Quick Start

This section will introduce a minimal example on how to use SimulEval for simultaneous translation evaluation. The code in the example can be found in examples/quick_start.

The agent in SimulEval is core for simultaneous evaluation. It’s a carrier of user’s simultaneous system. The user has to implement the agent based on their system for evaluation. The example simultaneous system is a dummy wait-k agent, which

Runs wait-k policy.
Generates random characters the policy decide to write.
Stops the generation k predictions after source input. For simplicity, we just set k=3 in this example.

The implementation of this agent is shown as follow.

import random
from simuleval import entrypoint
from simuleval.agents import TextToTextAgent
from simuleval.agents.actions import ReadAction, WriteAction


@entrypoint
class DummyWaitkTextAgent(TextToTextAgent):

    waitk = 3
    vocab = [chr(i) for i in range(ord("A"), ord("Z") + 1)]

    def policy(self):
        lagging = len(self.states.source) - len(self.states.target)

        if lagging >= self.waitk or self.states.source_finished:
            prediction = random.choice(self.vocab)

            return WriteAction(prediction, finished=(lagging <= 1))
        else:
            return ReadAction()

There two essential components for an agent:

states: The attribute keeps track of the source and target information.
policy: The method makes decisions when the there is a new source segment.

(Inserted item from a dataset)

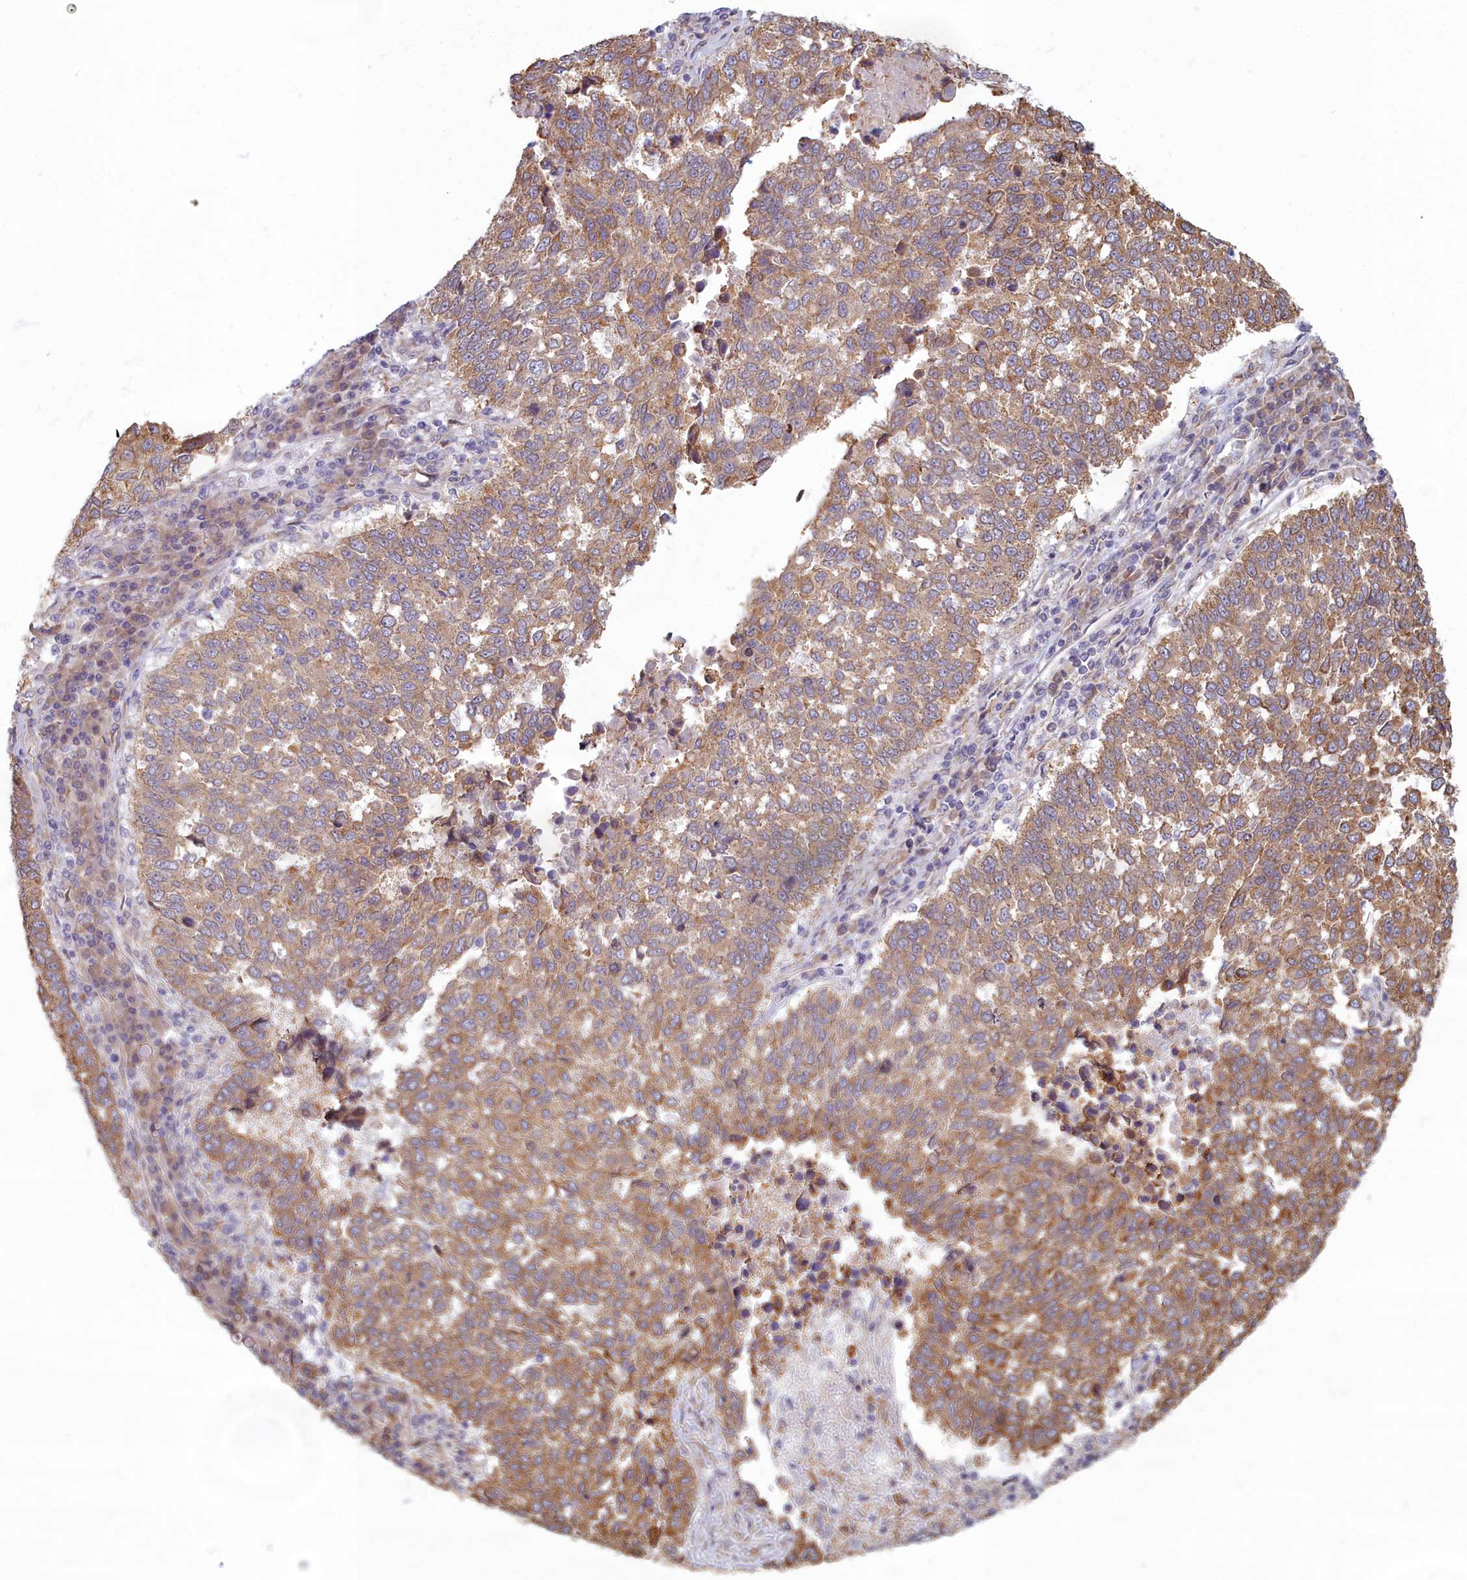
{"staining": {"intensity": "moderate", "quantity": ">75%", "location": "cytoplasmic/membranous"}, "tissue": "lung cancer", "cell_type": "Tumor cells", "image_type": "cancer", "snomed": [{"axis": "morphology", "description": "Squamous cell carcinoma, NOS"}, {"axis": "topography", "description": "Lung"}], "caption": "This photomicrograph reveals lung cancer stained with immunohistochemistry to label a protein in brown. The cytoplasmic/membranous of tumor cells show moderate positivity for the protein. Nuclei are counter-stained blue.", "gene": "MAK16", "patient": {"sex": "male", "age": 73}}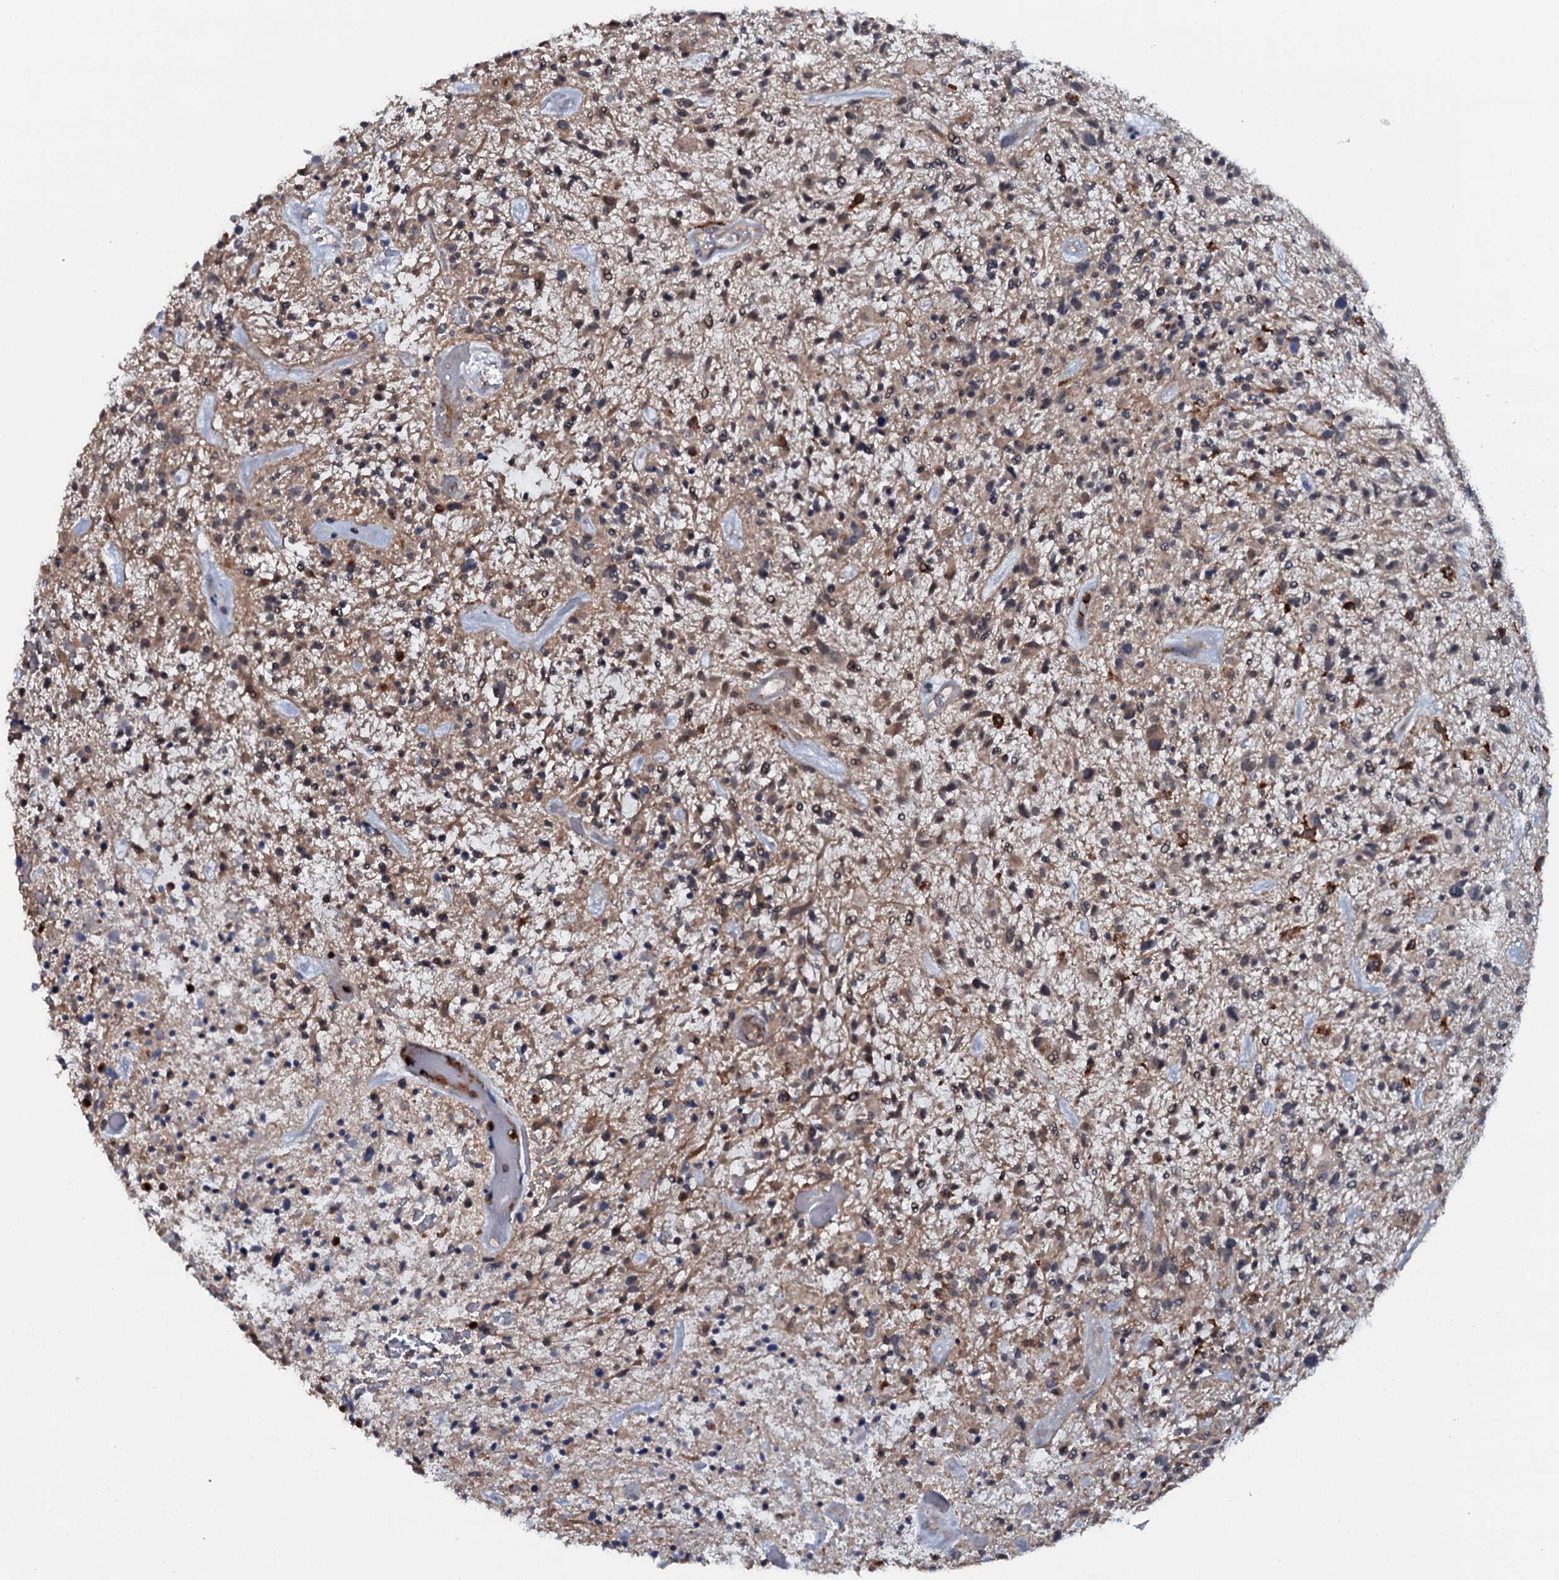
{"staining": {"intensity": "moderate", "quantity": ">75%", "location": "cytoplasmic/membranous"}, "tissue": "glioma", "cell_type": "Tumor cells", "image_type": "cancer", "snomed": [{"axis": "morphology", "description": "Glioma, malignant, High grade"}, {"axis": "topography", "description": "Brain"}], "caption": "Protein analysis of malignant glioma (high-grade) tissue shows moderate cytoplasmic/membranous staining in approximately >75% of tumor cells.", "gene": "VAMP8", "patient": {"sex": "male", "age": 47}}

Once the agent is implemented and saved at dummy_waitk_text_agent_v1.py, run the following command for latency evaluation on:

simuleval --source source.txt --reference target.txt --agent dummy_waitk_text_agent_v1.py

where --source is the input file while --target is the reference file.

By default, the SimulEval will give the following output — one quality and three latency metrics.

2022-12-05 13:43:58 | INFO | simuleval.cli | Evaluate system: DummyWaitkTextAgent
2022-12-05 13:43:58 | INFO | simuleval.dataloader | Evaluating from text to text.
2022-12-05 13:43:58 | INFO | simuleval.sentence_level_evaluator | Results:
BLEU  AL    AP  DAL
1.541 3.0 0.688  3.0

The average lagging is expected since we are running an wait-3 system where the source and target always have the same length. Notice that we have a very low yet random BLEU score. It’s because we are randomly generate the output.